Minhaj ul Muslimeen
- Author: Syed Masood Ahmed
- Original title: منہاج المسلمین
- Language: Urdu
- Subject: Islamic Encyclopedia
- Genre: Non-fiction
- Publisher: Jamaat-ul-Muslimeen
- Publication place: Pakistan
- Media type: Print (Hardcover & Paperback)
- Pages: 845

= Minhaj ul Muslimeen =

Islamic encyclopedia for all the matters in the life of a Muslim

Minhaj ul Muslimeen (The Way of the Muslims) is a comprehensive Islamic encyclopedia published by Idara Matboo’at-e-Islamia under the auspices of Jamaat-ul-Muslimeen. It is a codified encyclopedia of Islamic teachings, addressing the principles and guidelines of Islam for every stage of life, from birth to death. Rooted in the Qur’an and authentic (Sahih or Hasan) Ahadith, the book aims to provide an unaltered, evidence-based understanding of Islamic commands.

The text emphasizes that Islam, as a divine and complete way of life, governs all aspects of human existence. It rejects any modifications, innovations, or human opinions that contradict or supplement Allah’s guidance. Wherever divine commandments conclude, worldly matters begin.
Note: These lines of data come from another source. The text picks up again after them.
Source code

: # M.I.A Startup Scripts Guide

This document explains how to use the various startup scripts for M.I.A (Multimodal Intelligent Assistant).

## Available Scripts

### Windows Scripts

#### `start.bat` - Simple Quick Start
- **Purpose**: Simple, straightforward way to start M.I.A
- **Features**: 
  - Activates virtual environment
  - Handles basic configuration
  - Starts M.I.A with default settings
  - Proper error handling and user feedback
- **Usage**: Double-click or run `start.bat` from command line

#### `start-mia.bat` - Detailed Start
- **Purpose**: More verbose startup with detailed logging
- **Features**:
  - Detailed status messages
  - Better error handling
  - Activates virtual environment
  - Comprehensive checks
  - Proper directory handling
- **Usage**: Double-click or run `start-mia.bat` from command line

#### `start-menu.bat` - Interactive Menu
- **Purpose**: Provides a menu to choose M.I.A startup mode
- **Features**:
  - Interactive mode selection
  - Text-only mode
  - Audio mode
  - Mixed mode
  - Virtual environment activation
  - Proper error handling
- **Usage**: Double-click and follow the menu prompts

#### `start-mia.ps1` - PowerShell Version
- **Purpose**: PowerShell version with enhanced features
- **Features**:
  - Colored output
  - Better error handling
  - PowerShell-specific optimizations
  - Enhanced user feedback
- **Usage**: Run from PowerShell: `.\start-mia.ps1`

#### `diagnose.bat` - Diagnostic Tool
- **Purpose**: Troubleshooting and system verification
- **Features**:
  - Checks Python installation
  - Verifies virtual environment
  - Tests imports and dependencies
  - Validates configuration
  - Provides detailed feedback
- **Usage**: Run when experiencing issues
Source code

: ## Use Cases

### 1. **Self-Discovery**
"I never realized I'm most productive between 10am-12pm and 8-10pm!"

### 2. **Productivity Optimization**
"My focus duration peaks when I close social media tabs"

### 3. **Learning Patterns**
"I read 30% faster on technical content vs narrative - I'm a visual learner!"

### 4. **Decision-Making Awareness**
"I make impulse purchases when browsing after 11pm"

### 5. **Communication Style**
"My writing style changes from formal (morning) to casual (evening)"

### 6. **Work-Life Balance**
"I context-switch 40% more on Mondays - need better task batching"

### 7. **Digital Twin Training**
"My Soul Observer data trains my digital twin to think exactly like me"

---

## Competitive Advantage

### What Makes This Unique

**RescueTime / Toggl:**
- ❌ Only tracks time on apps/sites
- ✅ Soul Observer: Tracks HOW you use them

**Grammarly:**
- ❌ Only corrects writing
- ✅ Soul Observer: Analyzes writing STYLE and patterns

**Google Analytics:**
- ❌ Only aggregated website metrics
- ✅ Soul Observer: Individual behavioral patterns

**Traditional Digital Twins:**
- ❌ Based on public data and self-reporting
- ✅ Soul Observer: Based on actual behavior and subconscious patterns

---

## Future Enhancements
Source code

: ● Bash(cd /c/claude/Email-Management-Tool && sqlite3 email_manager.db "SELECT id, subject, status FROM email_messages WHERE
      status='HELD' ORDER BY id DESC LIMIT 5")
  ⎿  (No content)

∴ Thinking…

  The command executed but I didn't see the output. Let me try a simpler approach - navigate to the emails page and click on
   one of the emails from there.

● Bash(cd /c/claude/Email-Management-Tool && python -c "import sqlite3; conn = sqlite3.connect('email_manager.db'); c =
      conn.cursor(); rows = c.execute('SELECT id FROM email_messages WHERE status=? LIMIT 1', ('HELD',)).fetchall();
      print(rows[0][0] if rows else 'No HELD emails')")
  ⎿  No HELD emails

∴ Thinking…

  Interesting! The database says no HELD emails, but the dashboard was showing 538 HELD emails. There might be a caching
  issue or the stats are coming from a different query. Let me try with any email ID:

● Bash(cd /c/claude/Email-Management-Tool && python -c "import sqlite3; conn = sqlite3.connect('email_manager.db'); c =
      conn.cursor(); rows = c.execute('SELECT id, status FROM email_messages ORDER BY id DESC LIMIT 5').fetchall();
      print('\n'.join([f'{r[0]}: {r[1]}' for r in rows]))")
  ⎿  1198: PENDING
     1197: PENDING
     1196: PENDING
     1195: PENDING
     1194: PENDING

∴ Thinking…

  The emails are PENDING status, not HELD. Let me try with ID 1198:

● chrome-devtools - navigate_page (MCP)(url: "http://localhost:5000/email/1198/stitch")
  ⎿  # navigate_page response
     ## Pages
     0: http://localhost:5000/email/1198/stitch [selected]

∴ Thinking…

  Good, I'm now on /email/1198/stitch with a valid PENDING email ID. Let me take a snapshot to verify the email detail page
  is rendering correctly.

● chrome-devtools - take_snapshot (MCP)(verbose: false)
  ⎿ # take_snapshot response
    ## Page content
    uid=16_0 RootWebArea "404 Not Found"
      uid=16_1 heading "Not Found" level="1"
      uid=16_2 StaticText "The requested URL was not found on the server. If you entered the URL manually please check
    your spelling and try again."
The book underscores that no human being has the authority to amend Allah's laws or create equivalent religious rulings.

Minhaj-ul-Muslimeen includes references to Qur’anic verses and authentic Ahadith in their original Arabic text, along with their sources, to ensure clarity and authenticity. Readers are invited to report any potential oversight or weak Hadith, ensuring continuous improvement in future editions.

The book reflects the commitment to providing a pure and unadulterated understanding of Islam, steering Muslims towards the Sirat al-Mustaqim (the Straight Path).It is also available for download in PDF format from the internet.

Authored by the late Syed Masood Ahmed (Rahimahullah), Minhaj-ul-Muslimeen remains a pivotal resource for individuals seeking the pristine guidance of Islam.